Battery energy storage technology mainly includes lead-acid batteries, lithium-ion batteries, flow batteries, sodium-based batteries, and other types of battery energy storage technologies.
Lead-acid battery energy storage
The lead-acid batteries used in energy storage projects include lead-acid batteries and lead-carbon batteries. The lead-carbon battery improves the negative electrode material based on the traditional lead-acid battery and combines the advantages of lead-acid batteries and supercapacitors. The carbon material added prevents negative electrode sulfation, significantly improving the battery’s cycle life. The cycle life of lead-carbon batteries has increased from 500-1000 times (60%-70% DOD, DOD is the discharge depth) of lead-acid batteries to 3700-4200 times (60%-70% DOD). In recent years, lead-carbon batteries with lower electricity cost have been the main application of lead-acid batteries in the energy storage field.
Lithium-ion battery energy storage
A wide variety of lithium-ion batteries are used in energy storage projects, including polymer lithium-ion batteries, lithium manganese oxide batteries, lithium titanate batteries, and rapidly developing lithium iron phosphate batteries, ternary lithium-ion batteries, and used lithium-ion batteries. From the perspective of one-time investment cost, cycle life, and safety, lithium iron phosphate is undoubtedly the lithium-ion battery energy storage system with the most comprehensive characteristics in the energy storage field and is widely used in various links of the power system. Lithium iron phosphate batteries have the advantages of high stability and long cycle life and are the most popular and widely used lithium-ion battery technology for power energy storage systems. In recent years, due to the cost reduction and performance improvement of lithium iron phosphate, this technology has been widely used in various links of the power system.
Sodium-based battery energy storage
Sodium-based batteries used in energy storage projects include high-temperature sodium-sulfur batteries, sodium-nickel batteries, and room-temperature water-based sodium-ion batteries. Sodium-sulfur batteries are the typical representative of sodium-based batteries and are the most mature energy storage technology (350-400 ℃) in high-temperature operation energy storage systems.
Used lithium-ion batteries for energy storage
The used lithium-ion batteries mainly refer to large quantities of power lithium-ion batteries for electric vehicles that have reached 80% of their initial capacity and have been retired, and have reuse value in some energy storage application fields through sorting, recombination, and integration.
Currently, the used lithium-ion batteries are still mainly lithium iron phosphate batteries. With the large-scale application of high-energy density ternary lithium-ion batteries, ternary lithium-ion batteries will gradually enter the used lithium-ion battery market in the future. Considering that the state parameters of retired lithium-ion batteries after 80% of the capacity have a large dispersion and great unpredictability, the integrated design of used lithium-ion batteries is difficult, and its application is mainly in small and decentralized application scenarios, such as communication base station backup power supply, peak shaving and filling in small photovoltaic configuration energy storage, etc.
Other types of battery energy storage
In addition to the above battery energy storage technologies, there are also supercapacitors, nickel-based batteries, and zinc-air batteries.
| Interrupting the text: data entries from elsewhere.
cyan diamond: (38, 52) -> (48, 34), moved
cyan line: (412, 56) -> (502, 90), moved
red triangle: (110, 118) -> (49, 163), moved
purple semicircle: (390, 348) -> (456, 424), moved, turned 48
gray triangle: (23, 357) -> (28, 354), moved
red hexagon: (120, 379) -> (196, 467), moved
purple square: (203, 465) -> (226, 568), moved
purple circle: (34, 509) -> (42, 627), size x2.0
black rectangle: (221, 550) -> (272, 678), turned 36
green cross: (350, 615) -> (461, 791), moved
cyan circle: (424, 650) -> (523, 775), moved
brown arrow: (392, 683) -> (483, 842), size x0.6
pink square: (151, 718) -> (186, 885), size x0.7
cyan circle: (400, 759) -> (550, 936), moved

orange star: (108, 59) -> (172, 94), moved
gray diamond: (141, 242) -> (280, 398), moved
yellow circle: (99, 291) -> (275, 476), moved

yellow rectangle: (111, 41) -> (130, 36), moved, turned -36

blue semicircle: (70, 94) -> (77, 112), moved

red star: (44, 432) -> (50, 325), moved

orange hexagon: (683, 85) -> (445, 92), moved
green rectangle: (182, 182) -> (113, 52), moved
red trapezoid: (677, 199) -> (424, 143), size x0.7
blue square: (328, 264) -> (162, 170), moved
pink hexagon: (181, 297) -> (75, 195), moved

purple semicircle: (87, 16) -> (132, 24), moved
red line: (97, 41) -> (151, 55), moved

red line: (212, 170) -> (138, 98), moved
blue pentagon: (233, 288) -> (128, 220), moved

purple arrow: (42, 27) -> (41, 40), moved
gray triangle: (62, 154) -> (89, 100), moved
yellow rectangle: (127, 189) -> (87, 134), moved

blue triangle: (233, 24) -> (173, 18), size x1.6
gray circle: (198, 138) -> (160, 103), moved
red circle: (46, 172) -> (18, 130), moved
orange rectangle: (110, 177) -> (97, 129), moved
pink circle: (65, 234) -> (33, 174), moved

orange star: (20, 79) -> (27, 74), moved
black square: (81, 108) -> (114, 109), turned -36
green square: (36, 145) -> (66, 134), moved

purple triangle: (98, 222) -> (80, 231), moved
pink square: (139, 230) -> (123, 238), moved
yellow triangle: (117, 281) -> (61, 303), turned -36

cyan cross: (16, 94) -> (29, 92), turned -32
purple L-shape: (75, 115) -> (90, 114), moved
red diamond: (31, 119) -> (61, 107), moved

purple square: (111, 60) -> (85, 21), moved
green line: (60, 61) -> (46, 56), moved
Supercapacitors are power-type energy storage technologies, but their low energy density and short charging and discharging time limit their application in the energy storage field dominated by frequency modulation and capacity-type energy storage demand. Zinc-air batteries are currently the only air battery energy storage technology used in energy storage projects. Zinc-air batteries are mainly energy-type products with a rate greater than 2h. At present, the disadvantage of zinc-air batteries is that the system design is too complicated, the production automation level of products is low, and the system efficiency is still low (less than 75%).